_Task directions_
Copy the part of the passage on anabolic steroids and aggression starting with "The present systematic" and going on through "et al. 2020).", without any changes.

The present systematic review and meta-analysis of eleven studies (Anderson et al. 1992; Carré et al. 2017; Cueva et al. 2017; Dreher et al. 2016; O’Connor et al. 2002, 2004; Panagiotidis et al. 2017; Pope et al. 2000; Su et al. 1993; Tricker et al. 1996; Yates et al. 1999), after excluding an outlier (Björkqvist et al. 1994), indicates that AAS administration is associated with an increase in self-reported aggression, albeit small, among healthy males in RCTs. This finding is consistent with the results of a recent meta-analysis (Geniole et al. 2020) indicating that testosterone administration has a small and positive correlation with aggression in males. Relatedly, our finding that acute AAS administration has a positive effect on self-reported aggression is consistent with evidence that acute increases in testosterone have a positive correlation with aggression (Geniole et al. 2020).

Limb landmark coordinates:
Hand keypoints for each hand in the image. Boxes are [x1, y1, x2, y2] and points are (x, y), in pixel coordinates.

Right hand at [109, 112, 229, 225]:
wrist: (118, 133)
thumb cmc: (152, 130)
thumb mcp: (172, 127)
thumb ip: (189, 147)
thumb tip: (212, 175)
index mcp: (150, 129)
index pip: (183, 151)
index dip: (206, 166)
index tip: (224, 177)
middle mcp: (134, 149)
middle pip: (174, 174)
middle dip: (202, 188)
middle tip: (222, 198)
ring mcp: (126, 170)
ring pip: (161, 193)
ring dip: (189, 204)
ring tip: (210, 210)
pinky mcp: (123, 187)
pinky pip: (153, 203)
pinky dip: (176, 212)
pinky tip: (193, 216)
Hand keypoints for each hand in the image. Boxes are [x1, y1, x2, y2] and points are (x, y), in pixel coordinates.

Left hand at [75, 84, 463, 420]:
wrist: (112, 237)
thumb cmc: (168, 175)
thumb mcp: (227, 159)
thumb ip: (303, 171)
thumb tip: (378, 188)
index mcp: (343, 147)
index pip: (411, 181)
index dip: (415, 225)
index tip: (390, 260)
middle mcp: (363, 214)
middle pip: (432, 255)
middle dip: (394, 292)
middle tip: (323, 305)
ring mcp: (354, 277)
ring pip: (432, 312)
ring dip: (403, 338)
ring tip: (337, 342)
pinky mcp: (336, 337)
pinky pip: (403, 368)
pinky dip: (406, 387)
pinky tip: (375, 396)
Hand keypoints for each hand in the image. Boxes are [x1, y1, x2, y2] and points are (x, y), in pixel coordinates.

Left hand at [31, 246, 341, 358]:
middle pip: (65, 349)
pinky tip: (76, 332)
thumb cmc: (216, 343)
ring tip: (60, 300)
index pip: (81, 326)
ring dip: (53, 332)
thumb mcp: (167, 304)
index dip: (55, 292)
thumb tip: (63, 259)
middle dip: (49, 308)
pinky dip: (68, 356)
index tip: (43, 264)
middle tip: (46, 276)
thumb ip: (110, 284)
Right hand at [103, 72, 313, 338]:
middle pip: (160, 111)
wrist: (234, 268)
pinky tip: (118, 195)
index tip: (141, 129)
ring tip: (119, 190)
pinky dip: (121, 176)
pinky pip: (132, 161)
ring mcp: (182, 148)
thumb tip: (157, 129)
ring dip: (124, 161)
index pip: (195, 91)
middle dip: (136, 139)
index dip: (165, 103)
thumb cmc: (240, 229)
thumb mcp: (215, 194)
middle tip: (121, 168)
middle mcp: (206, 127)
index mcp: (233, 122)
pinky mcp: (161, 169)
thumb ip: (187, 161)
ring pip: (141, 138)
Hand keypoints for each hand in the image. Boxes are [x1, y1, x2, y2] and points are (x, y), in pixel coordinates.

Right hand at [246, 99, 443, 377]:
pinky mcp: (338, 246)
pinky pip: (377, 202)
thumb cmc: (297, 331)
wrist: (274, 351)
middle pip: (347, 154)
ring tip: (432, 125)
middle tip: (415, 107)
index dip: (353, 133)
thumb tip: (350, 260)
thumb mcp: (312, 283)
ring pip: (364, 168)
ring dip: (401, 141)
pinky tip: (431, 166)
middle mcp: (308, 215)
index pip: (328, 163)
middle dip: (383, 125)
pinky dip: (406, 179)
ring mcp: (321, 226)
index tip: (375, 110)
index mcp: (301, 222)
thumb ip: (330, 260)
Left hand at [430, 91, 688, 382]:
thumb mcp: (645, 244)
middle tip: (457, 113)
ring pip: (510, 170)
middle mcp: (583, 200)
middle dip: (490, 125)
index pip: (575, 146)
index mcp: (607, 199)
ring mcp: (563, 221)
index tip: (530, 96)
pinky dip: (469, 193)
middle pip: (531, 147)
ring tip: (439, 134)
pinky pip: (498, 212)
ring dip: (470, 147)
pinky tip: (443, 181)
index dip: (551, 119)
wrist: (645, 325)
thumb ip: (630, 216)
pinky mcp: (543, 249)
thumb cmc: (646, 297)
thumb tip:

_Result for this exercise_
The present systematic review and meta-analysis of eleven studies (Anderson et al. 1992; Carré et al. 2017; Cueva et al. 2017; Dreher et al. 2016; O’Connor et al. 2002, 2004; Panagiotidis et al. 2017; Pope et al. 2000; Su et al. 1993; Tricker et al. 1996; Yates et al. 1999), after excluding an outlier (Björkqvist et al. 1994), indicates that AAS administration is associated with an increase in self-reported aggression, albeit small, among healthy males in RCTs. This finding is consistent with the results of a recent meta-analysis (Geniole et al. 2020) indicating that testosterone administration has a small and positive correlation with aggression in males. Relatedly, our finding that acute AAS administration has a positive effect on self-reported aggression is consistent with evidence that acute increases in testosterone have a positive correlation with aggression (Geniole et al. 2020).